Hoe kan het dat op het oog simpele reparaties zo lang op zich laten wachten? Een combinatie van factoren, meent Bell. ‘De Wereldbank is een te ”verantwoordelijk” instituut voor noodhulp. Voordat zij een dak aan kunnen raken, moet er eerst uitgebreid worden gecontroleerd of dat geen consequenties heeft voor het milieu, de gezondheid van omwonenden, dierenrechten, et cetera. Dat is op zich niet slecht, maar in deze situatie moet je sneller kunnen handelen. Als ik weet dat ik dringend naar de dokter moet omdat ik echt ziek ben, ga ik ook niet eerst langs drie gezondheidsconsultants om dat vast te stellen. Het is triest om te constateren, maar momenteel wordt er nauwelijks gebouwd op Sint Maarten. Het verzekeringsgeld is opgedroogd en de aannemers, die tot een jaar geleden zonder uitzondering allemaal volop werk hadden, krijgen het weer rustiger.’

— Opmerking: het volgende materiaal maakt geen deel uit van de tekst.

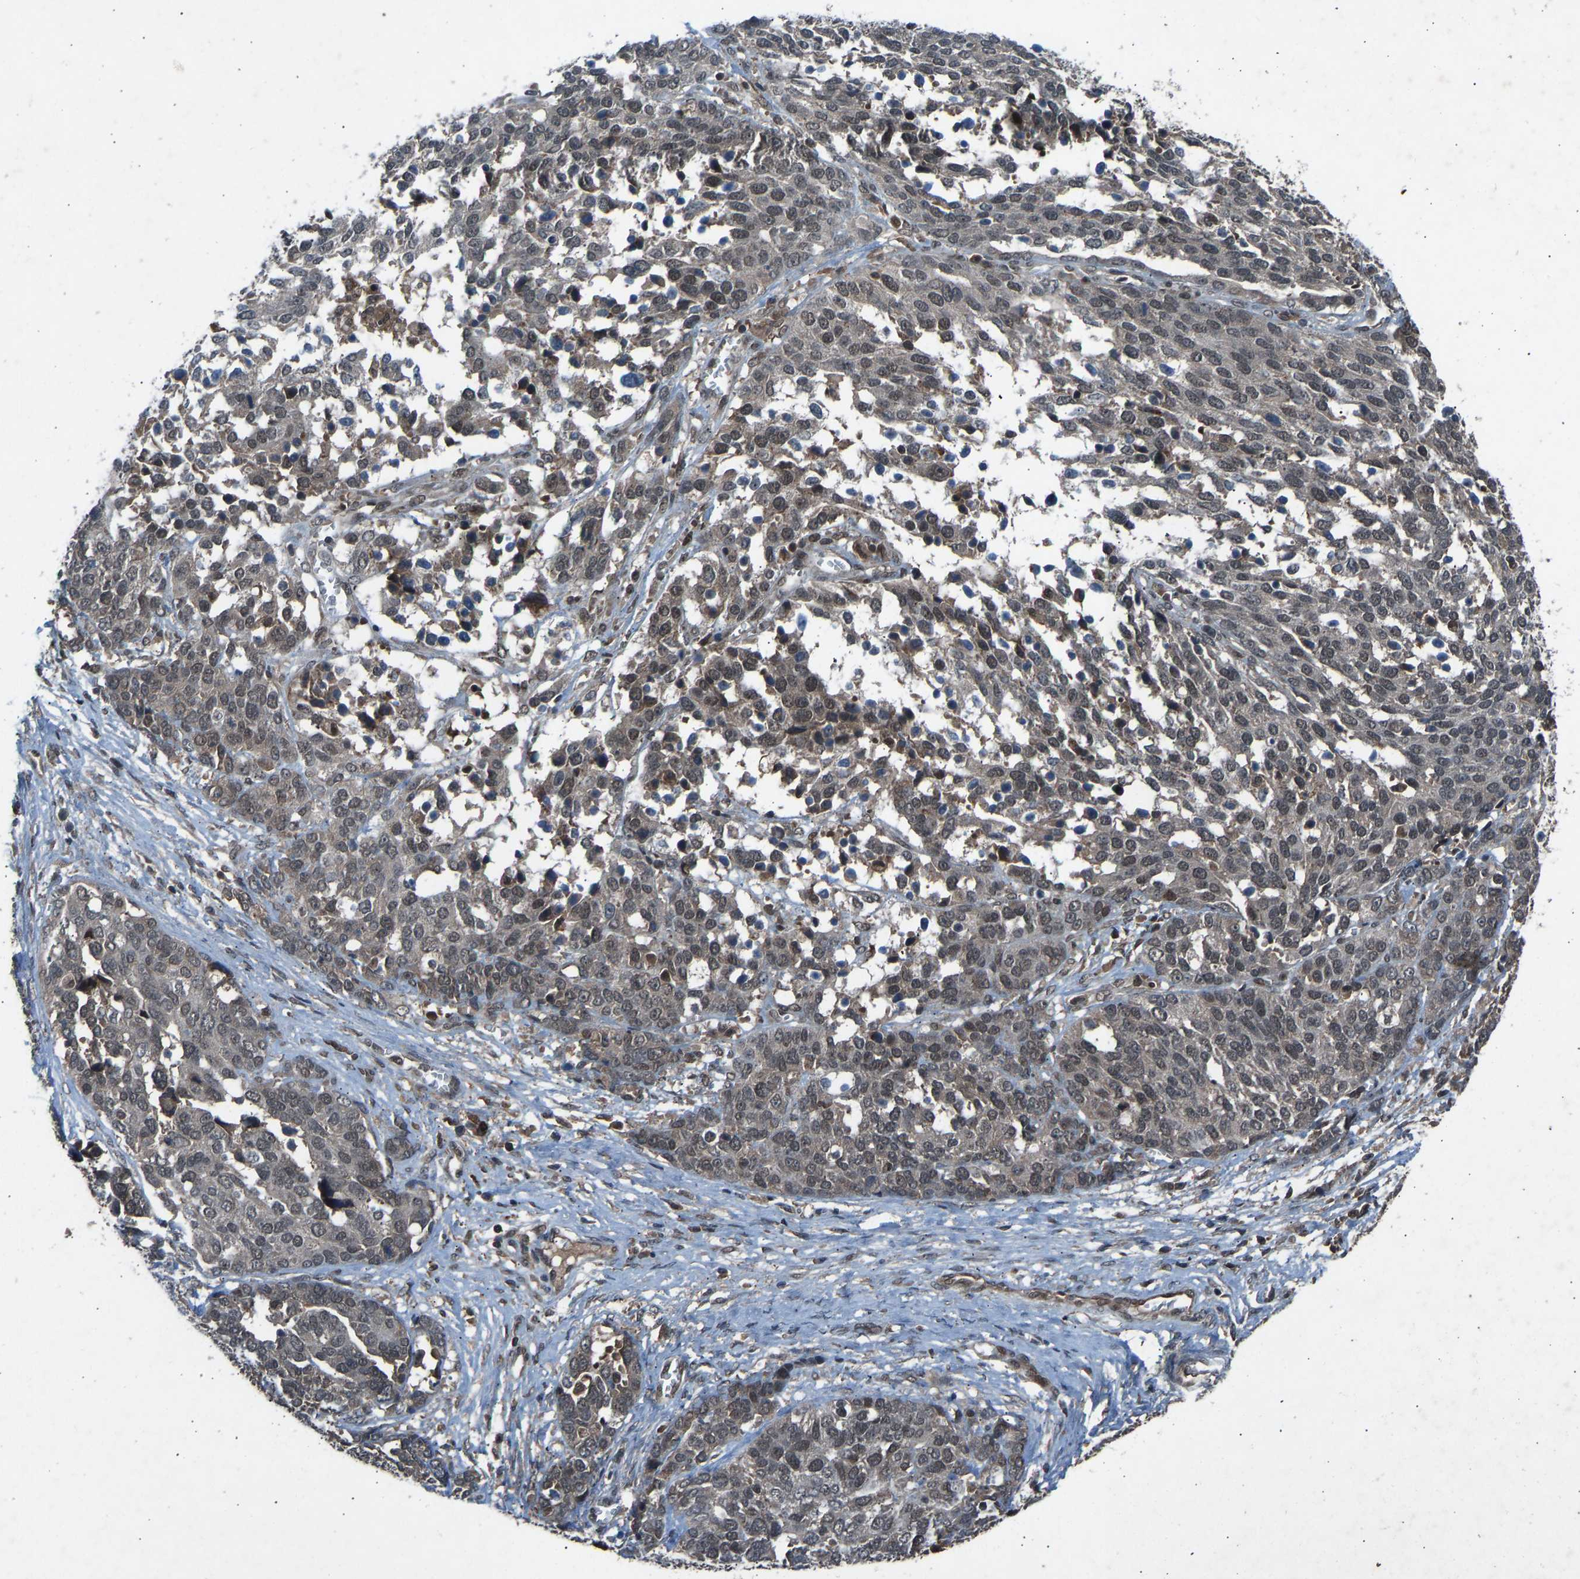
{"staining": {"intensity": "weak", "quantity": ">75%", "location": "cytoplasmic/membranous,nuclear"}, "tissue": "ovarian cancer", "cell_type": "Tumor cells", "image_type": "cancer", "snomed": [{"axis": "morphology", "description": "Cystadenocarcinoma, serous, NOS"}, {"axis": "topography", "description": "Ovary"}], "caption": "Immunohistochemical staining of human serous cystadenocarcinoma (ovarian) demonstrates weak cytoplasmic/membranous and nuclear protein positivity in approximately >75% of tumor cells.", "gene": "SLC43A1", "patient": {"sex": "female", "age": 44}}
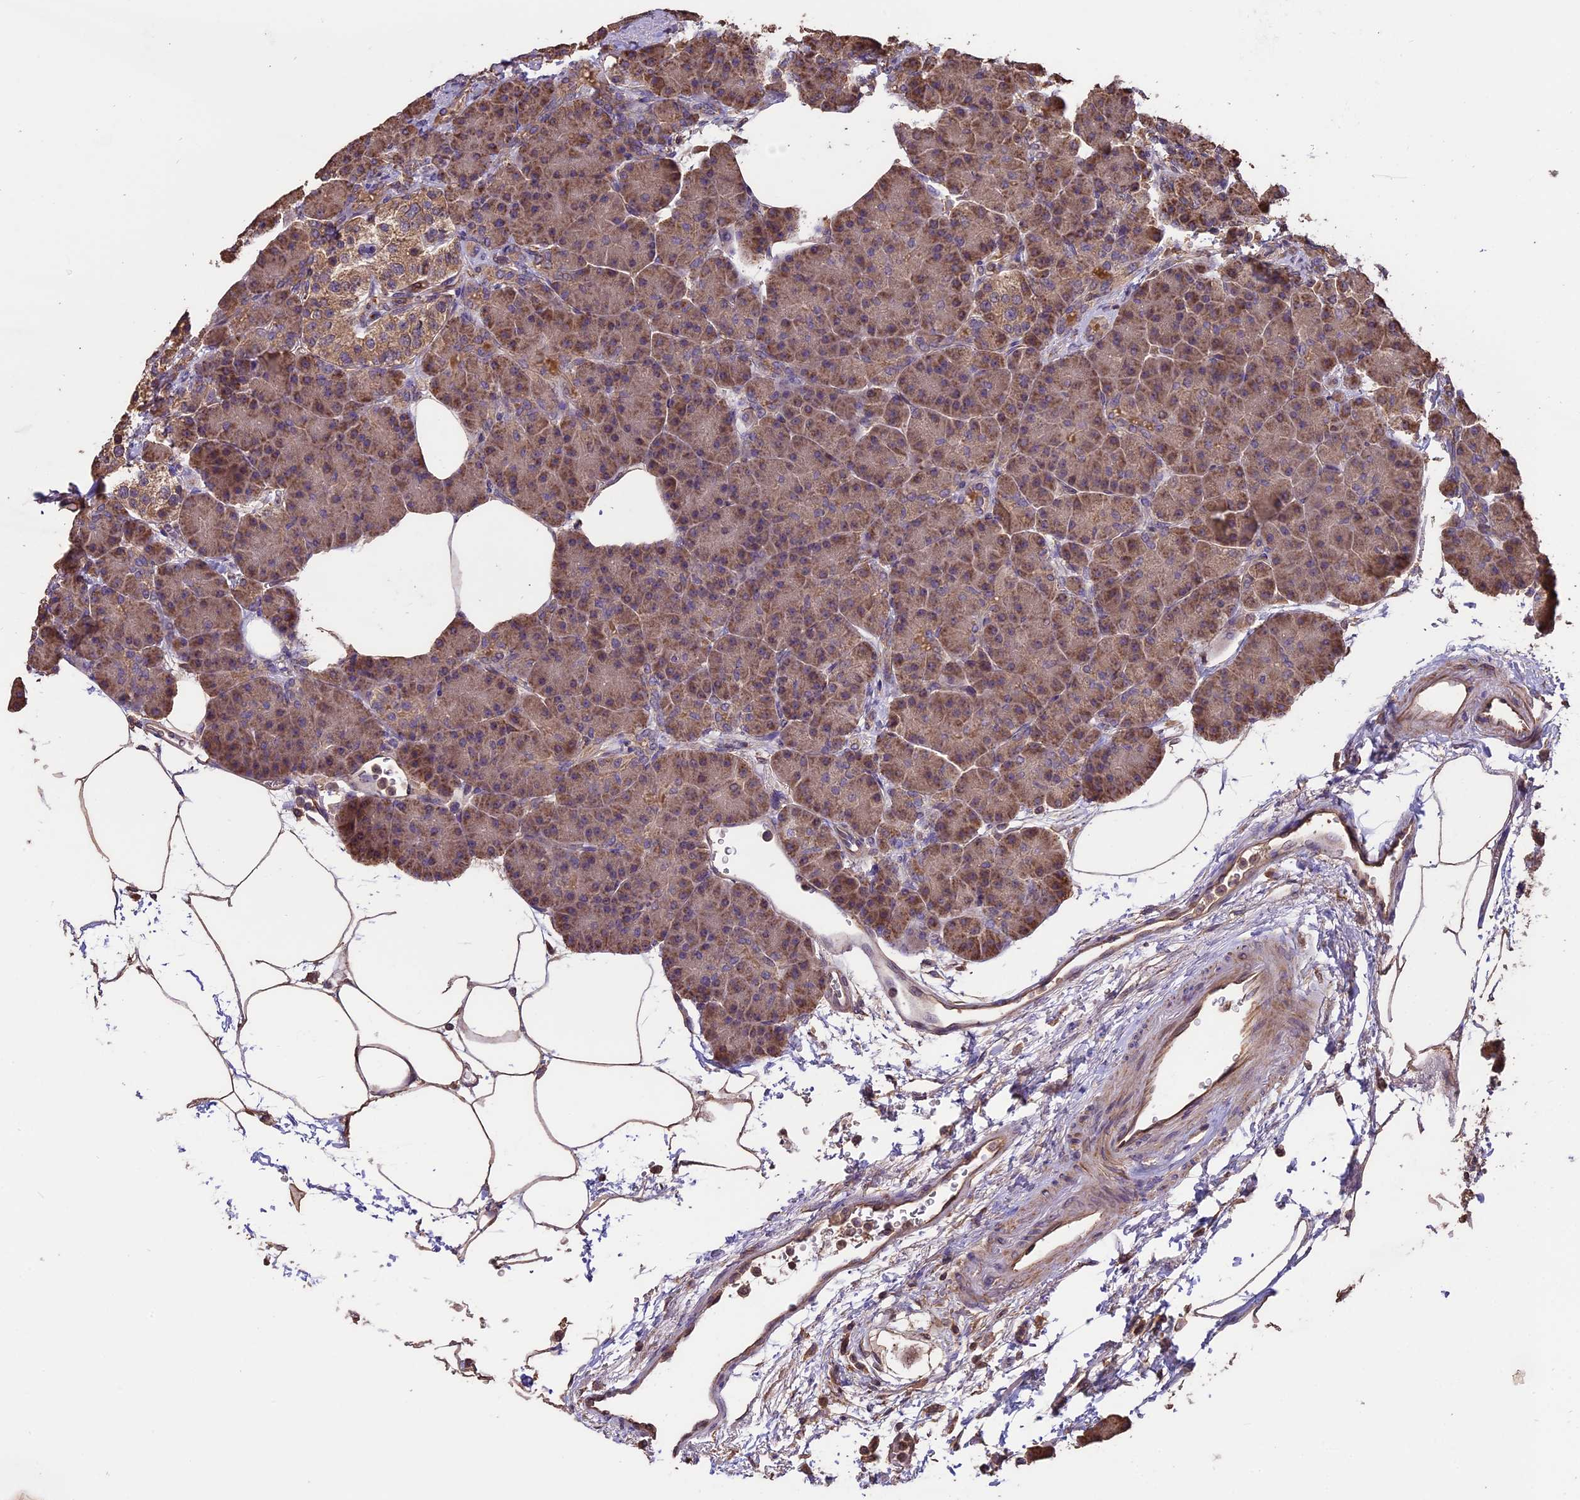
{"staining": {"intensity": "moderate", "quantity": ">75%", "location": "cytoplasmic/membranous"}, "tissue": "pancreas", "cell_type": "Exocrine glandular cells", "image_type": "normal", "snomed": [{"axis": "morphology", "description": "Normal tissue, NOS"}, {"axis": "topography", "description": "Pancreas"}], "caption": "Human pancreas stained with a brown dye demonstrates moderate cytoplasmic/membranous positive expression in about >75% of exocrine glandular cells.", "gene": "TTLL10", "patient": {"sex": "female", "age": 70}}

Kortom, Sint Maarten bruist weer, maar met name aan de buitenkant, dankzij privé-initiatieven. De overheid en de Wereldbank hebben daarentegen nog een forse klus te klaren om ook de kwetsbare groepen van Sint Maarten kwaliteit van leven te bieden. Velen zijn kritisch, maar er zijn er ook genoeg hoopvol, zoals Spadaro: ‘Ik ben heel blij om te zien dat het nieuwe ziekenhuis en de luchthaven eindelijk gebouwd en herbouwd gaan worden. Ook zie ik dat sommige daken en huizen van de kwestbaarste burgers van Sint Maarten worden hersteld door het trustfonds. Ik houd hoop!’